Aastrom submits SPA for Phase 3 clinical development program in critical limb ischemia to FDA

Aastrom Biosciences, Inc. (Nasdaq:ASTM), a leading developer of expanded autologous cellular therapies for the treatment of severe cardiovascular diseases, today announced that it has submitted to the U.S. Food and Drug Administration (FDA) a special protocol assessment (SPA) describing the company's proposed Phase 3 clinical development program in critical limb ischemia (CLI). If the FDA concurs with the protocols outlined in the SPA, Aastrom expects to initiate the Phase 3 program in early 2011.

"We are pleased to have reached this important milestone for our CLI program and our plans for the Phase 3 pivotal clinical program remain on track," said Tim Mayleben, president and CEO of Aastrom. "Proceeding through the FDA's SPA process will help ensure consensus with FDA on trial design and endpoints, and will provide a clear and objective path forward as we advance our first-of-a-kind therapy for severely ill CLI patients."

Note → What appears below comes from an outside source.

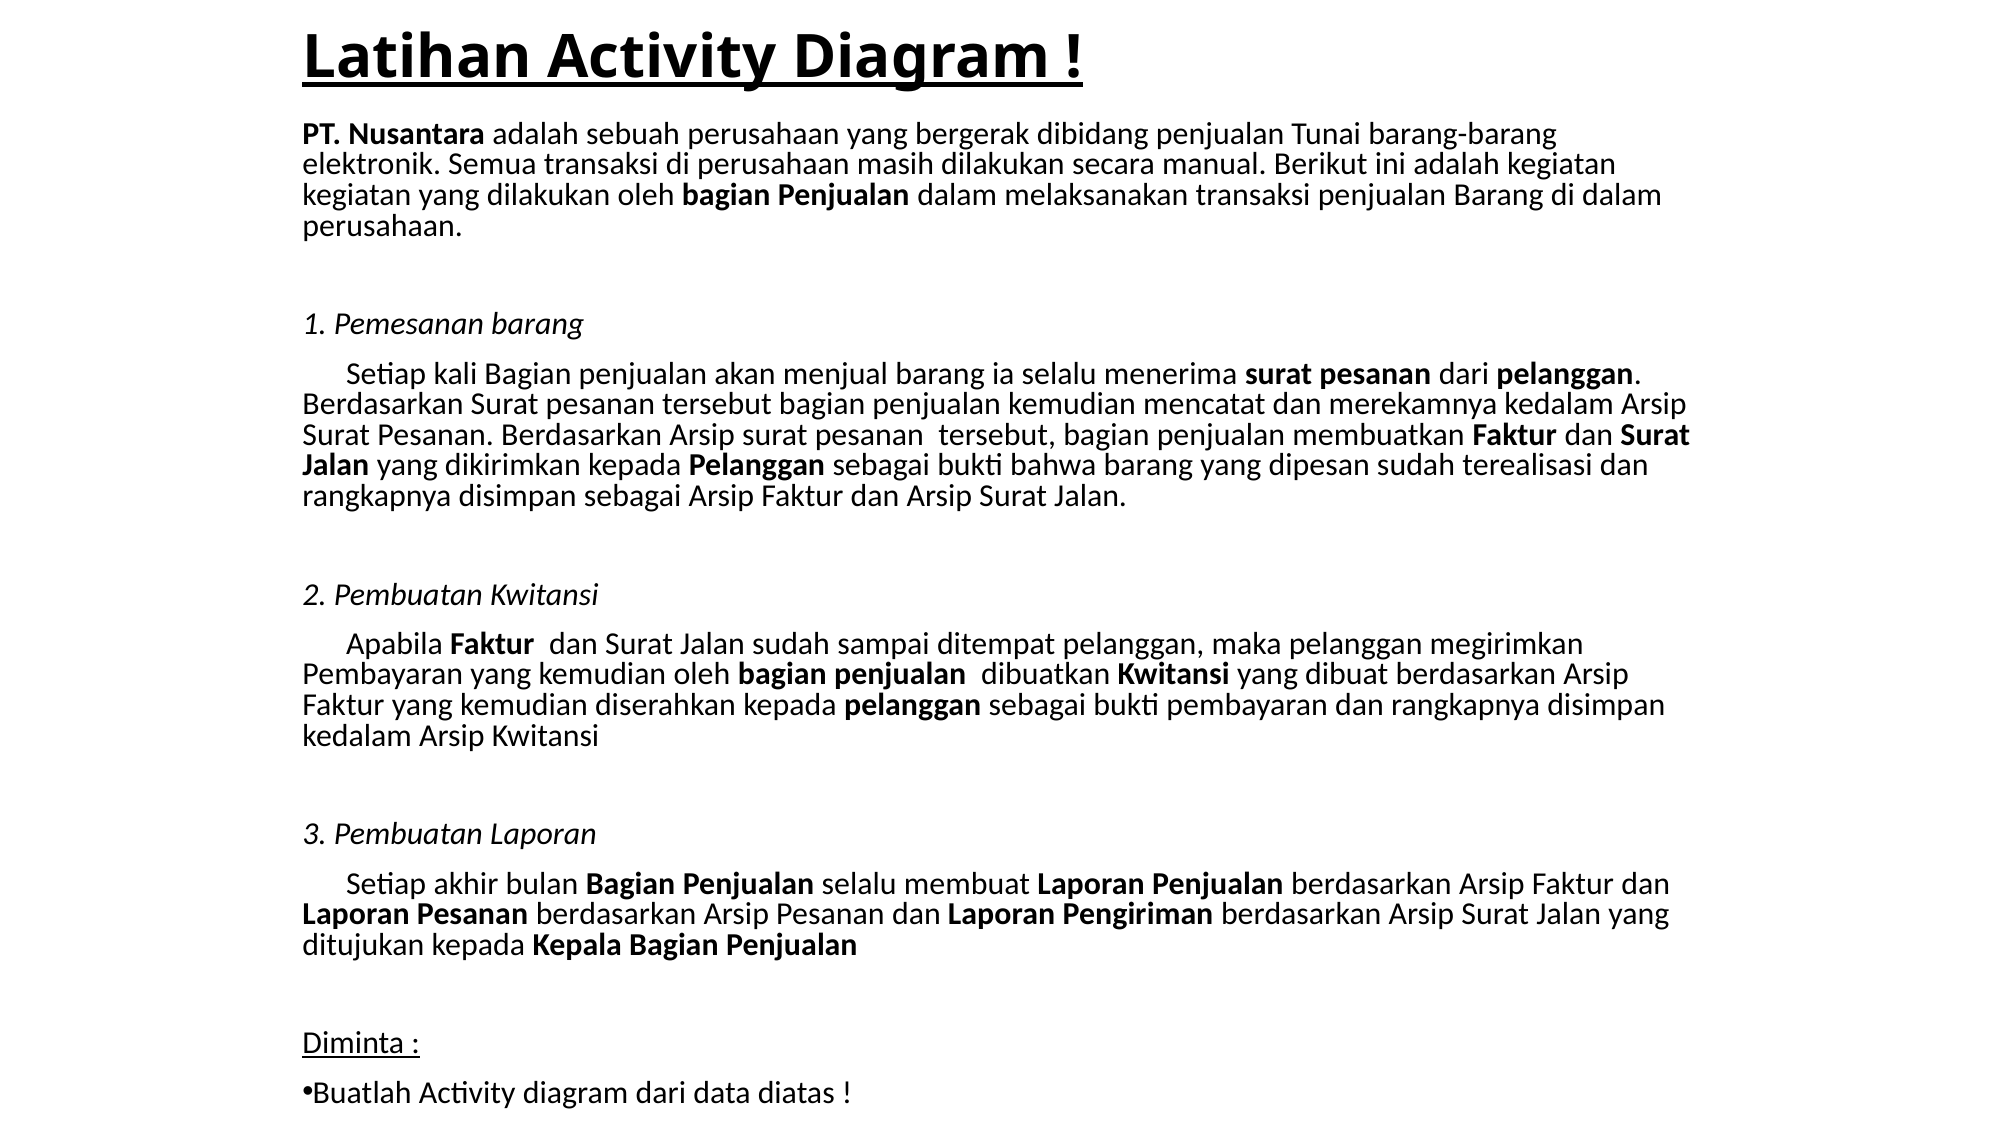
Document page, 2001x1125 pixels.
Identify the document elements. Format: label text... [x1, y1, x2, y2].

list PT. Nusantara adalah sebuah perusahaan yang bergerak dibidang penjualan Tunai barang-barang elektronik. Semua transaksi di perusahaan masih dilakukan secara manual. Berikut ini adalah kegiatan kegiatan yang dilakukan oleh bagian Penjualan dalam melaksanakan transaksi penjualan Barang di dalam perusahaan. 1. Pemesanan barang Setiap kali Bagian penjualan akan menjual barang ia selalu menerima surat pesanan dari pelanggan. Berdasarkan Surat pesanan tersebut bagian penjualan kemudian mencatat dan merekamnya kedalam Arsip Surat Pesanan. Berdasarkan Arsip surat pesanan tersebut, bagian penjualan membuatkan Faktur dan Surat Jalan yang dikirimkan kepada Pelanggan sebagai bukti bahwa barang yang dipesan sudah terealisasi dan rangkapnya disimpan sebagai Arsip Faktur dan Arsip Surat Jalan. 2. Pembuatan Kwitansi Apabila Faktur dan Surat Jalan sudah sampai ditempat pelanggan, maka pelanggan megirimkan Pembayaran yang kemudian oleh bagian penjualan dibuatkan Kwitansi yang dibuat berdasarkan Arsip Faktur yang kemudian diserahkan kepada pelanggan sebagai bukti pembayaran dan rangkapnya disimpan kedalam Arsip Kwitansi 3. Pembuatan Laporan Setiap akhir bulan Bagian Penjualan selalu membuat Laporan Penjualan berdasarkan Arsip Faktur dan Laporan Pesanan berdasarkan Arsip Pesanan dan Laporan Pengiriman berdasarkan Arsip Surat Jalan yang ditujukan kepada Kepala Bagian Penjualan Diminta : Buatlah Activity diagram dari data diatas ! [287, 112, 1713, 1125]
title Latihan Activity Diagram ! [287, 18, 1638, 99]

CLI is the most severe form of peripheral artery disease, leading to over 160,000 major limb amputations per year in the U.S. Approximately 25% of patients will die within the 6-12 months following diagnosis, and less than 25% of patients survive four years. Therapeutic and surgical options are limited and often ineffective for the most severely affected patients.

Earlier this week, Aastrom announced that the FDA has granted fast track designation for the company's CLI program. The FDA's fast track program is designed to facilitate the development and expedite the review of new drugs and biologics intended to treat serious or life-threatening conditions and that demonstrate the potential to address unmet medical needs.